Work item
Your task is to output the listing exactly, leaving every image out.

[Source data — start]

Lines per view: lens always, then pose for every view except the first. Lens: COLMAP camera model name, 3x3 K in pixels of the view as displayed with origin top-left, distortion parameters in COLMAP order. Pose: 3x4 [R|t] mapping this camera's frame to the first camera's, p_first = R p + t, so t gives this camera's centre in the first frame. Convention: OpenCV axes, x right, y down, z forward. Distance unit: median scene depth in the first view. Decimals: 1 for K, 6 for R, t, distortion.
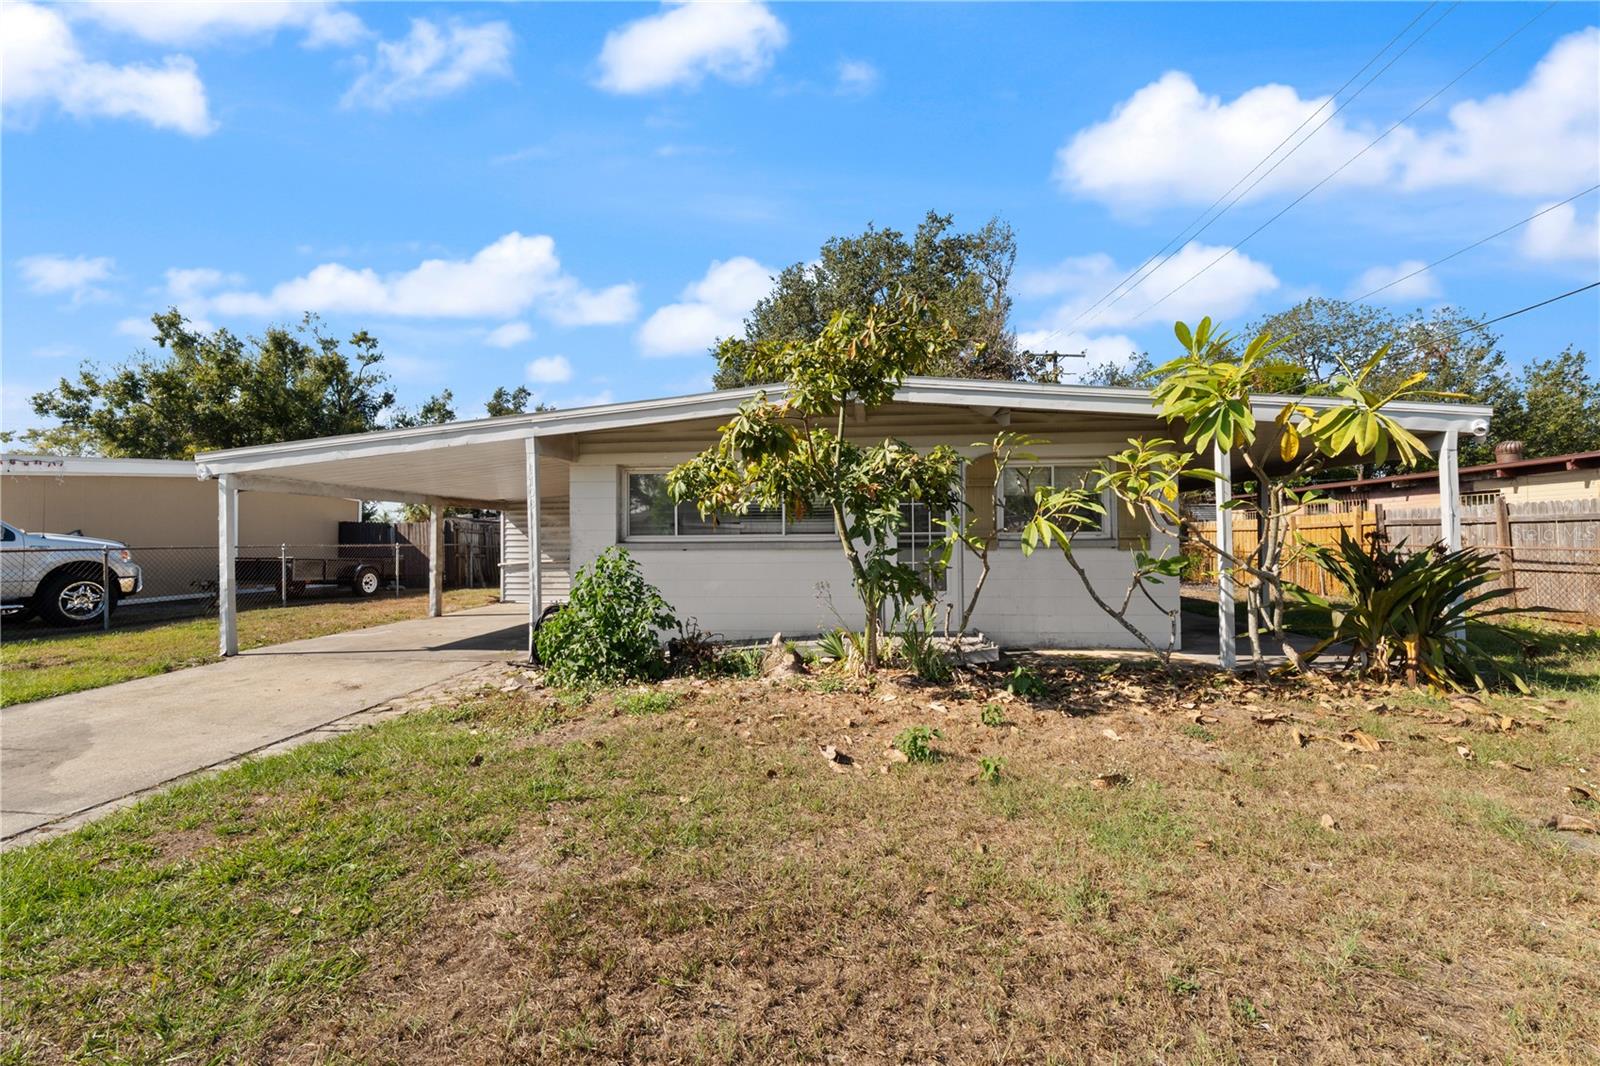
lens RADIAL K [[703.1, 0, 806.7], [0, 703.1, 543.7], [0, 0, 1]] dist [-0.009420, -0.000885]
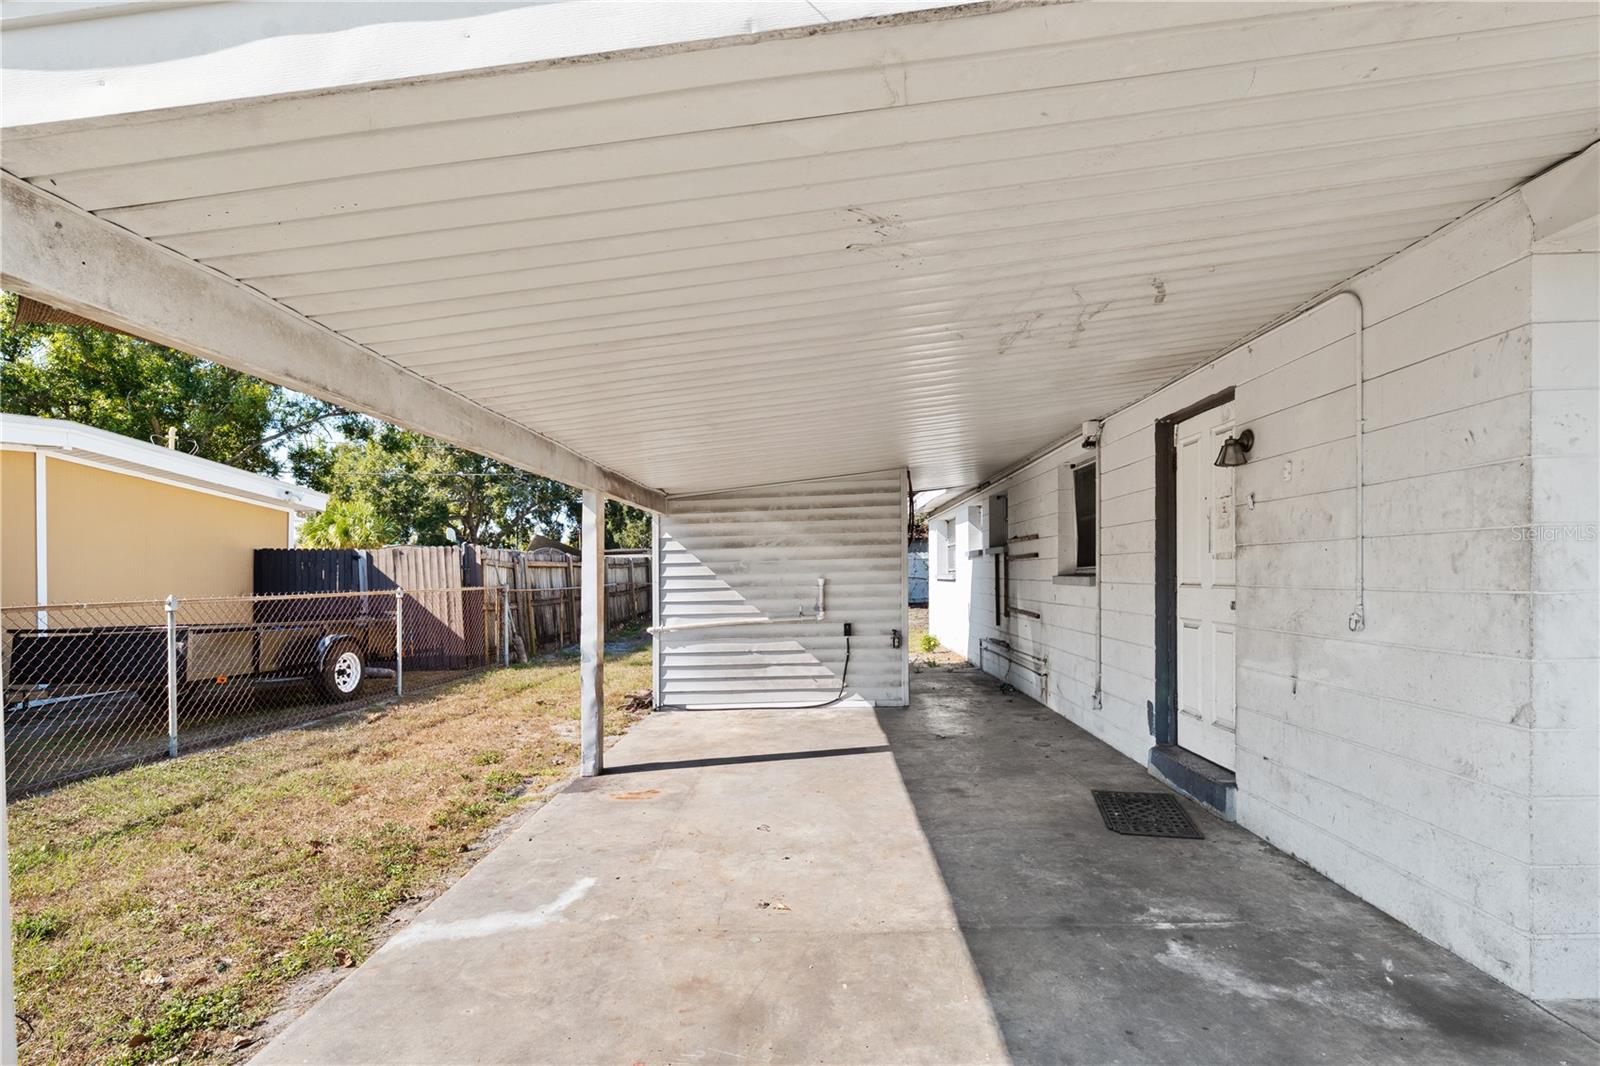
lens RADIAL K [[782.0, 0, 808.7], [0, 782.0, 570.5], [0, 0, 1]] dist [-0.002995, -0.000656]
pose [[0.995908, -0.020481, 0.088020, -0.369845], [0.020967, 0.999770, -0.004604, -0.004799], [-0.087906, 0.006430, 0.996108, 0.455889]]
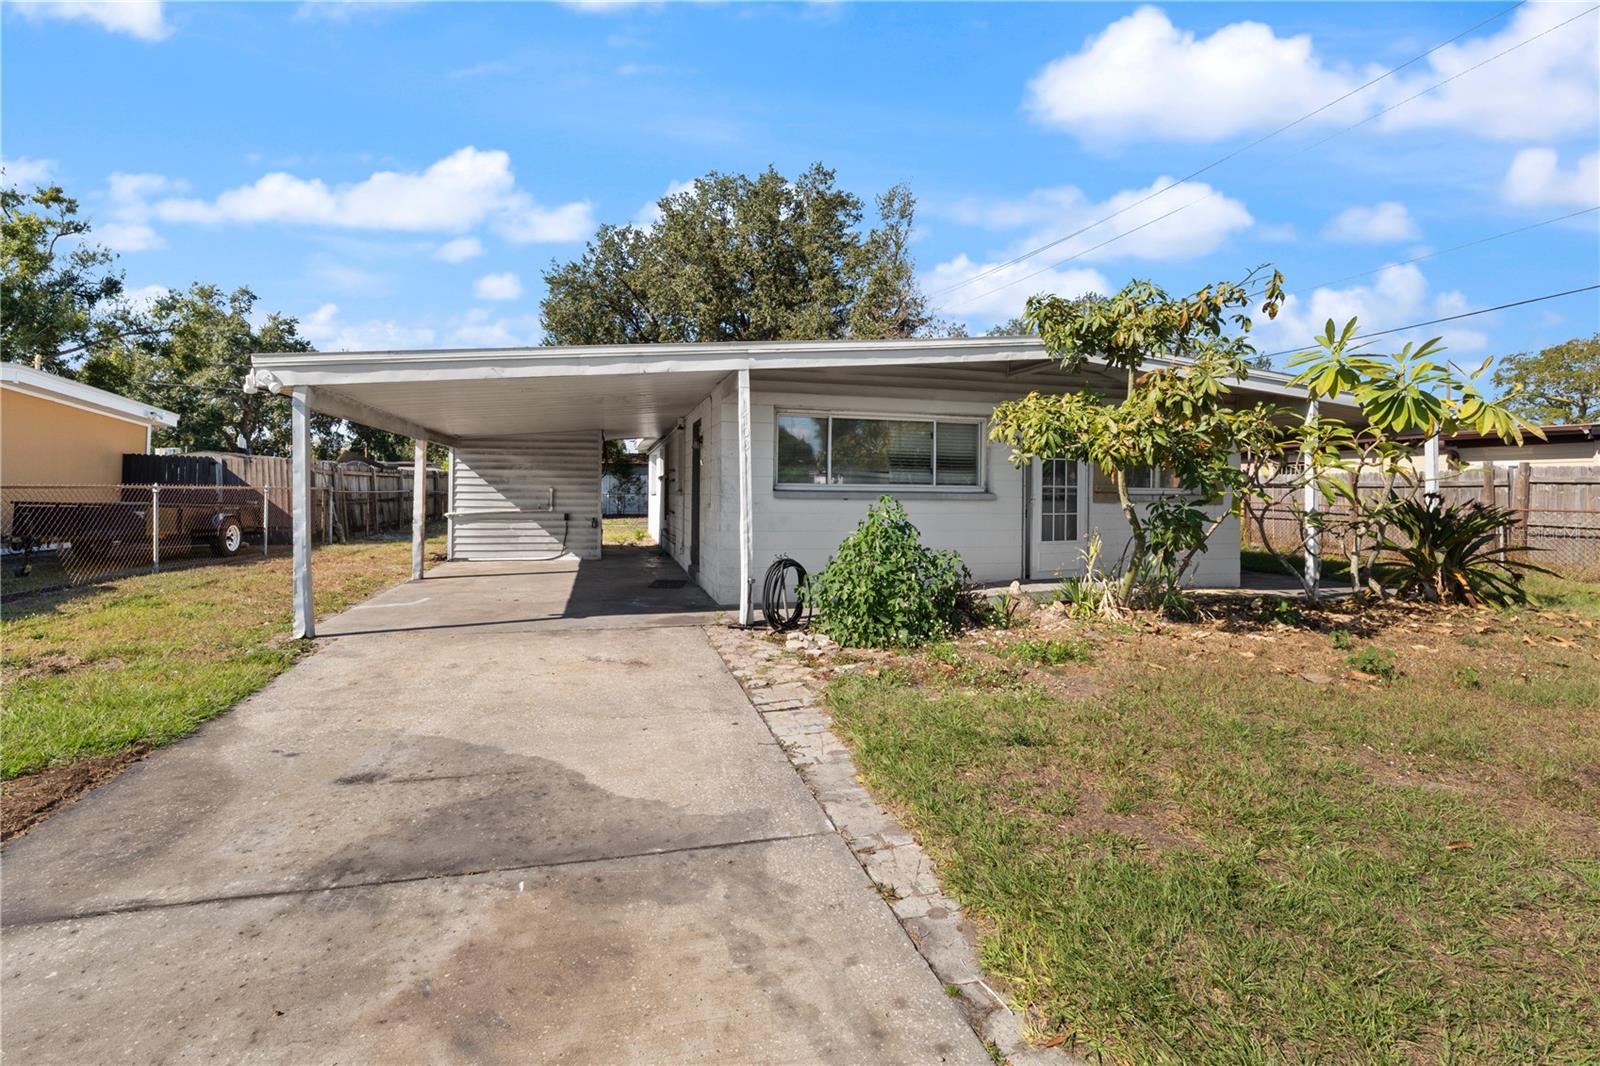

[Source data — finish]

Result for this exercise
Lines per view: lens always, then pose for every view except the first. Lens: COLMAP camera model name, 3x3 K in pixels of the view as displayed with origin top-left, distortion parameters in COLMAP order. Pose: 3x4 [R|t] mapping this camera's frame to the first camera's, p_first = R p + t, so t gives this camera's centre in the first frame. Convention: OpenCV axes, x right, y down, z forward. Distance unit: median scene depth in the first view. Decimals: 1 for K, 6 for R, t, distortion.
lens RADIAL K [[703.1, 0, 806.7], [0, 703.1, 543.7], [0, 0, 1]] dist [-0.009420, -0.000885]
lens RADIAL K [[782.0, 0, 808.7], [0, 782.0, 570.5], [0, 0, 1]] dist [-0.002995, -0.000656]
pose [[0.995908, -0.020481, 0.088020, -0.369845], [0.020967, 0.999770, -0.004604, -0.004799], [-0.087906, 0.006430, 0.996108, 0.455889]]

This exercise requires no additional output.